Dataset excerpts –
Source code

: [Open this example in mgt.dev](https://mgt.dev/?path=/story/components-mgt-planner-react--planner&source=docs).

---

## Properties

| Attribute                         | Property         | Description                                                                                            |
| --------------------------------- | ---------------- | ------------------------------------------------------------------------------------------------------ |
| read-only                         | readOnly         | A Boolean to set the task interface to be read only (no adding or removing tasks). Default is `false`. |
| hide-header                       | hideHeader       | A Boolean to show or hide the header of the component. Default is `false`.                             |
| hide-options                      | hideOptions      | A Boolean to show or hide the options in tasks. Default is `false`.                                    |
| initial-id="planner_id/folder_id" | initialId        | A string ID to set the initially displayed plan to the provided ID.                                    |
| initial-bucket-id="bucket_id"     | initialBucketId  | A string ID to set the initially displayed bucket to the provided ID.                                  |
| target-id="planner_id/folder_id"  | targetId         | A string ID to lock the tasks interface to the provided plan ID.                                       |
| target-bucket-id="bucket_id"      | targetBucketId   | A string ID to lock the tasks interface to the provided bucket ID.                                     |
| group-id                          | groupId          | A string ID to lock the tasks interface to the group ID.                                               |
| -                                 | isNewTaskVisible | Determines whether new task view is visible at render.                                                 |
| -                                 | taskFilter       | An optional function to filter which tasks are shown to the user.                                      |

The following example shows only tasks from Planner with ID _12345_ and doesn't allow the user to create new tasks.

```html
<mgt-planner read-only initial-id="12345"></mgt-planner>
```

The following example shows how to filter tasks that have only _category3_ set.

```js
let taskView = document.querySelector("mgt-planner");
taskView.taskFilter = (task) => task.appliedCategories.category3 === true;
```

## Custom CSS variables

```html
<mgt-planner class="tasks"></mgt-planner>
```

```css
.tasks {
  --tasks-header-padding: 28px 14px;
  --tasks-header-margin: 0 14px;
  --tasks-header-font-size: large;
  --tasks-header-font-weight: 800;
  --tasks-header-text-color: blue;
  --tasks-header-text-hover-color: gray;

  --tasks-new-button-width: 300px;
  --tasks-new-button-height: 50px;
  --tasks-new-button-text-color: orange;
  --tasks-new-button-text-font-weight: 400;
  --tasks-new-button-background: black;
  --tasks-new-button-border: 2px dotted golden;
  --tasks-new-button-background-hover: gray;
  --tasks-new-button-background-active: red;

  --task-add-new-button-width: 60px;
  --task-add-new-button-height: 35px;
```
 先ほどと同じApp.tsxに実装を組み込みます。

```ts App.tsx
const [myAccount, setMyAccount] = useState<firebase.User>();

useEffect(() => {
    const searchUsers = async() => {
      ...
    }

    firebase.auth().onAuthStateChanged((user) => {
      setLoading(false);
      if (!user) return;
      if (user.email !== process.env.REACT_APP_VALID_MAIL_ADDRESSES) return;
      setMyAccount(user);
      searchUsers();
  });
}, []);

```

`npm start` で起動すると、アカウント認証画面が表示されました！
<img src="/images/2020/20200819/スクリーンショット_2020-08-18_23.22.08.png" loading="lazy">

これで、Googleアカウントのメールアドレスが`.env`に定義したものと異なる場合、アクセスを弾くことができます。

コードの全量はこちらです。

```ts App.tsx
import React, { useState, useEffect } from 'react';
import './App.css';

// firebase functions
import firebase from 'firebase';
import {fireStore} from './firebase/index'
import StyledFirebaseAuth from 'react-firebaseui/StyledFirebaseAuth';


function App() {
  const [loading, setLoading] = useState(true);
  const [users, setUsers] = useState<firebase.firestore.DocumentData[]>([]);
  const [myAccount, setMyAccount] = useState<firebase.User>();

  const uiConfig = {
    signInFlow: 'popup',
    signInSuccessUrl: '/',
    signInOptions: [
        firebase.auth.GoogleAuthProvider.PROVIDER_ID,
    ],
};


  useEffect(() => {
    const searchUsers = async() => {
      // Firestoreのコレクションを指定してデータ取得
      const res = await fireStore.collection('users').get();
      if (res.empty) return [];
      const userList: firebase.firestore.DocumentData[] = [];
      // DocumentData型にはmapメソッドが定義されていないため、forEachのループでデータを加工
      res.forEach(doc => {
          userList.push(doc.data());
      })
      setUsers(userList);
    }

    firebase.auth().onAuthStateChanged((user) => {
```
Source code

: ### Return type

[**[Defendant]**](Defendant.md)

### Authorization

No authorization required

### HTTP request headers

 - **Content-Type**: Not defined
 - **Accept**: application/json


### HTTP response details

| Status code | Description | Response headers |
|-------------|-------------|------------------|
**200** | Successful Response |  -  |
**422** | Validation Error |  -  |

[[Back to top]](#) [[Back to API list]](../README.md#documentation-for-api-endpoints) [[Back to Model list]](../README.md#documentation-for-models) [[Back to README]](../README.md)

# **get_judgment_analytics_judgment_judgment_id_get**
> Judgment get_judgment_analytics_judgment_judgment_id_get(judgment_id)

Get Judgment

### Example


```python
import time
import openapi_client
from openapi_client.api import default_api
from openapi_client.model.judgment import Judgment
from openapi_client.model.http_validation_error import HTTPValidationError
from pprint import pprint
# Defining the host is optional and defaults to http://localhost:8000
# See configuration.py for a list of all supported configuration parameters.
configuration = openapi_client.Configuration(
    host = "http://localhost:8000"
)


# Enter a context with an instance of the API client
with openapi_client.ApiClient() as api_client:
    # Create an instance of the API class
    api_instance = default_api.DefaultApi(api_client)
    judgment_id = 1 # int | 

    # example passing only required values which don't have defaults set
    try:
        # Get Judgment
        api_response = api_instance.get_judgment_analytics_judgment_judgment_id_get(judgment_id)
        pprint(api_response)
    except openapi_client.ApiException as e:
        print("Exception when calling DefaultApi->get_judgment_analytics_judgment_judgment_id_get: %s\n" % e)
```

Exercise description –
Every line of the listing should be reproduced exactly.

Completed exercise –
Source code

: [Open this example in mgt.dev](https://mgt.dev/?path=/story/components-mgt-planner-react--planner&source=docs).

---

## Properties

| Attribute                         | Property         | Description                                                                                            |
| --------------------------------- | ---------------- | ------------------------------------------------------------------------------------------------------ |
| read-only                         | readOnly         | A Boolean to set the task interface to be read only (no adding or removing tasks). Default is `false`. |
| hide-header                       | hideHeader       | A Boolean to show or hide the header of the component. Default is `false`.                             |
| hide-options                      | hideOptions      | A Boolean to show or hide the options in tasks. Default is `false`.                                    |
| initial-id="planner_id/folder_id" | initialId        | A string ID to set the initially displayed plan to the provided ID.                                    |
| initial-bucket-id="bucket_id"     | initialBucketId  | A string ID to set the initially displayed bucket to the provided ID.                                  |
| target-id="planner_id/folder_id"  | targetId         | A string ID to lock the tasks interface to the provided plan ID.                                       |
| target-bucket-id="bucket_id"      | targetBucketId   | A string ID to lock the tasks interface to the provided bucket ID.                                     |
| group-id                          | groupId          | A string ID to lock the tasks interface to the group ID.                                               |
| -                                 | isNewTaskVisible | Determines whether new task view is visible at render.                                                 |
| -                                 | taskFilter       | An optional function to filter which tasks are shown to the user.                                      |

The following example shows only tasks from Planner with ID _12345_ and doesn't allow the user to create new tasks.

```html
<mgt-planner read-only initial-id="12345"></mgt-planner>
```

The following example shows how to filter tasks that have only _category3_ set.

```js
let taskView = document.querySelector("mgt-planner");
taskView.taskFilter = (task) => task.appliedCategories.category3 === true;
```

## Custom CSS variables

```html
<mgt-planner class="tasks"></mgt-planner>
```

```css
.tasks {
  --tasks-header-padding: 28px 14px;
  --tasks-header-margin: 0 14px;
  --tasks-header-font-size: large;
  --tasks-header-font-weight: 800;
  --tasks-header-text-color: blue;
  --tasks-header-text-hover-color: gray;

  --tasks-new-button-width: 300px;
  --tasks-new-button-height: 50px;
  --tasks-new-button-text-color: orange;
  --tasks-new-button-text-font-weight: 400;
  --tasks-new-button-background: black;
  --tasks-new-button-border: 2px dotted golden;
  --tasks-new-button-background-hover: gray;
  --tasks-new-button-background-active: red;

  --task-add-new-button-width: 60px;
  --task-add-new-button-height: 35px;
```
 先ほどと同じApp.tsxに実装を組み込みます。

```ts App.tsx
const [myAccount, setMyAccount] = useState<firebase.User>();

useEffect(() => {
    const searchUsers = async() => {
      ...
    }

    firebase.auth().onAuthStateChanged((user) => {
      setLoading(false);
      if (!user) return;
      if (user.email !== process.env.REACT_APP_VALID_MAIL_ADDRESSES) return;
      setMyAccount(user);
      searchUsers();
  });
}, []);

```

`npm start` で起動すると、アカウント認証画面が表示されました！
<img src="/images/2020/20200819/スクリーンショット_2020-08-18_23.22.08.png" loading="lazy">

これで、Googleアカウントのメールアドレスが`.env`に定義したものと異なる場合、アクセスを弾くことができます。

コードの全量はこちらです。

```ts App.tsx
import React, { useState, useEffect } from 'react';
import './App.css';

// firebase functions
import firebase from 'firebase';
import {fireStore} from './firebase/index'
import StyledFirebaseAuth from 'react-firebaseui/StyledFirebaseAuth';


function App() {
  const [loading, setLoading] = useState(true);
  const [users, setUsers] = useState<firebase.firestore.DocumentData[]>([]);
  const [myAccount, setMyAccount] = useState<firebase.User>();

  const uiConfig = {
    signInFlow: 'popup',
    signInSuccessUrl: '/',
    signInOptions: [
        firebase.auth.GoogleAuthProvider.PROVIDER_ID,
    ],
};


  useEffect(() => {
    const searchUsers = async() => {
      // Firestoreのコレクションを指定してデータ取得
      const res = await fireStore.collection('users').get();
      if (res.empty) return [];
      const userList: firebase.firestore.DocumentData[] = [];
      // DocumentData型にはmapメソッドが定義されていないため、forEachのループでデータを加工
      res.forEach(doc => {
          userList.push(doc.data());
      })
      setUsers(userList);
    }

    firebase.auth().onAuthStateChanged((user) => {
```
Source code

: ### Return type

[**[Defendant]**](Defendant.md)

### Authorization

No authorization required

### HTTP request headers

 - **Content-Type**: Not defined
 - **Accept**: application/json


### HTTP response details

| Status code | Description | Response headers |
|-------------|-------------|------------------|
**200** | Successful Response |  -  |
**422** | Validation Error |  -  |

[[Back to top]](#) [[Back to API list]](../README.md#documentation-for-api-endpoints) [[Back to Model list]](../README.md#documentation-for-models) [[Back to README]](../README.md)

# **get_judgment_analytics_judgment_judgment_id_get**
> Judgment get_judgment_analytics_judgment_judgment_id_get(judgment_id)

Get Judgment

### Example


```python
import time
import openapi_client
from openapi_client.api import default_api
from openapi_client.model.judgment import Judgment
from openapi_client.model.http_validation_error import HTTPValidationError
from pprint import pprint
# Defining the host is optional and defaults to http://localhost:8000
# See configuration.py for a list of all supported configuration parameters.
configuration = openapi_client.Configuration(
    host = "http://localhost:8000"
)


# Enter a context with an instance of the API client
with openapi_client.ApiClient() as api_client:
    # Create an instance of the API class
    api_instance = default_api.DefaultApi(api_client)
    judgment_id = 1 # int | 

    # example passing only required values which don't have defaults set
    try:
        # Get Judgment
        api_response = api_instance.get_judgment_analytics_judgment_judgment_id_get(judgment_id)
        pprint(api_response)
    except openapi_client.ApiException as e:
        print("Exception when calling DefaultApi->get_judgment_analytics_judgment_judgment_id_get: %s\n" % e)
```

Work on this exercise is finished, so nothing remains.